Scan the entries for lines with the word "selectSelectedTargets" and copy those lines.

--------------------------------

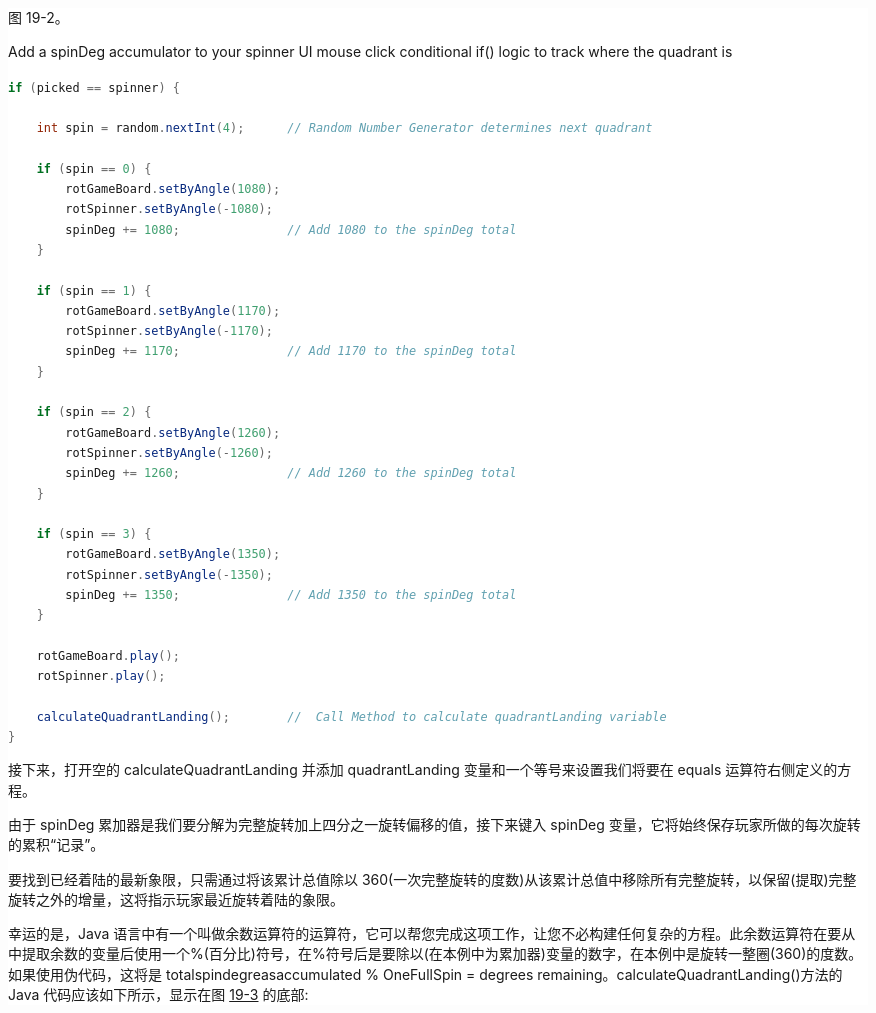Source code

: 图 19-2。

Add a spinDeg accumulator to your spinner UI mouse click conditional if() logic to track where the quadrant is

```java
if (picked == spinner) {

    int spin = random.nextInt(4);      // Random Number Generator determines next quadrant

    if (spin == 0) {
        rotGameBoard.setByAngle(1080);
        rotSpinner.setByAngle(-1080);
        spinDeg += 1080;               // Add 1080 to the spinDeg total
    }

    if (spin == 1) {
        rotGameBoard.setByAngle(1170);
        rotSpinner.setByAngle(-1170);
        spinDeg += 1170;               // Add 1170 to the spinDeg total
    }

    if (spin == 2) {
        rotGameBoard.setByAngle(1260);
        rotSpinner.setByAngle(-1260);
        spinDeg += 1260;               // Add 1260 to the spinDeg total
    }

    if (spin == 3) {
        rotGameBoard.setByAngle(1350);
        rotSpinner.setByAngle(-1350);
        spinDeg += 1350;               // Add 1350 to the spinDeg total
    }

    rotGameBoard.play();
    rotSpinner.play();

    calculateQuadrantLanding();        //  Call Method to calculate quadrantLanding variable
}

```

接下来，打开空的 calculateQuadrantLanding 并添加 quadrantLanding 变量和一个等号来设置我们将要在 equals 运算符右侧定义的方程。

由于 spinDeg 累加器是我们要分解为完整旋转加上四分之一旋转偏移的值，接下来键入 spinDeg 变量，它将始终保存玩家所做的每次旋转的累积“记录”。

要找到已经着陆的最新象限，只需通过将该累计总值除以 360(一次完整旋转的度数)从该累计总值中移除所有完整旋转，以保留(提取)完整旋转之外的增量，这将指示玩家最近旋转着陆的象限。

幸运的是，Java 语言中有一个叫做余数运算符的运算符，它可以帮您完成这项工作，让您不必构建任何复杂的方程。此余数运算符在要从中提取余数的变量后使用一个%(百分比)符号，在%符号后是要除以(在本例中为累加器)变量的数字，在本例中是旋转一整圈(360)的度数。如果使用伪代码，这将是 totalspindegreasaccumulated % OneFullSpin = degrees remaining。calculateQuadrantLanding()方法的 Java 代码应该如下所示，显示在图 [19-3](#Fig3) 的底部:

--------------------------------

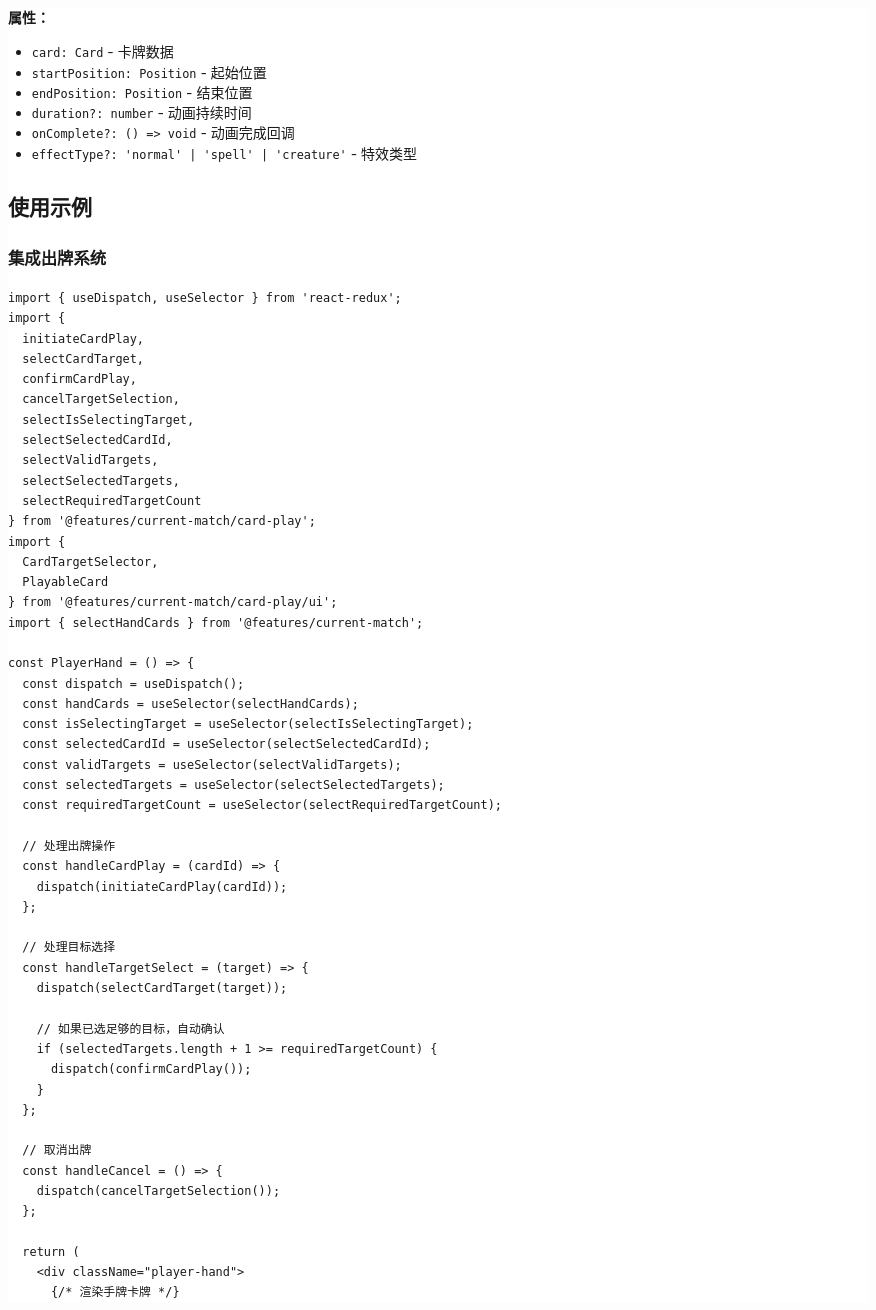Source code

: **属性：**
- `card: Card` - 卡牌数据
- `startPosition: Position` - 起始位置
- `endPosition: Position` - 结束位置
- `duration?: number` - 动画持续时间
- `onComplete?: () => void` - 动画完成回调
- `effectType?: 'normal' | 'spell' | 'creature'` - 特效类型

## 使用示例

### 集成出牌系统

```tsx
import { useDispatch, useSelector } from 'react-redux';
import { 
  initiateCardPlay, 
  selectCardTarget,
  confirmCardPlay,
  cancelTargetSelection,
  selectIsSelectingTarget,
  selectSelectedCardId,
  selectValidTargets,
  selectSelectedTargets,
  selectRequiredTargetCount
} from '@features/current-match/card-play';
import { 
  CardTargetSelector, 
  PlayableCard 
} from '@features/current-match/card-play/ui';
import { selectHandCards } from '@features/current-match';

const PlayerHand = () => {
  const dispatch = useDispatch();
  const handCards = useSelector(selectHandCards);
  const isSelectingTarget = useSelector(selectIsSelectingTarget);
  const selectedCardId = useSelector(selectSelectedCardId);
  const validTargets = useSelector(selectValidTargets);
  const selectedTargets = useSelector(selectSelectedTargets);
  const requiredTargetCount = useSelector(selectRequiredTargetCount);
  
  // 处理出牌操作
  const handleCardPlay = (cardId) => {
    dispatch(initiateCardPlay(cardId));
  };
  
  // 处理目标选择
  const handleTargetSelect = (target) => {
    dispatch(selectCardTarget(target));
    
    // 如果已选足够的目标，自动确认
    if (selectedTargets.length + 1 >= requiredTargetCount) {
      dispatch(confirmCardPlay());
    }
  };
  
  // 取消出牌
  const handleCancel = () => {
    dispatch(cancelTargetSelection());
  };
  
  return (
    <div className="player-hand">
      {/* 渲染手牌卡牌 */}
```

--------------------------------

_YOUR SOLUTION_
  selectSelectedTargets,
  const selectedTargets = useSelector(selectSelectedTargets);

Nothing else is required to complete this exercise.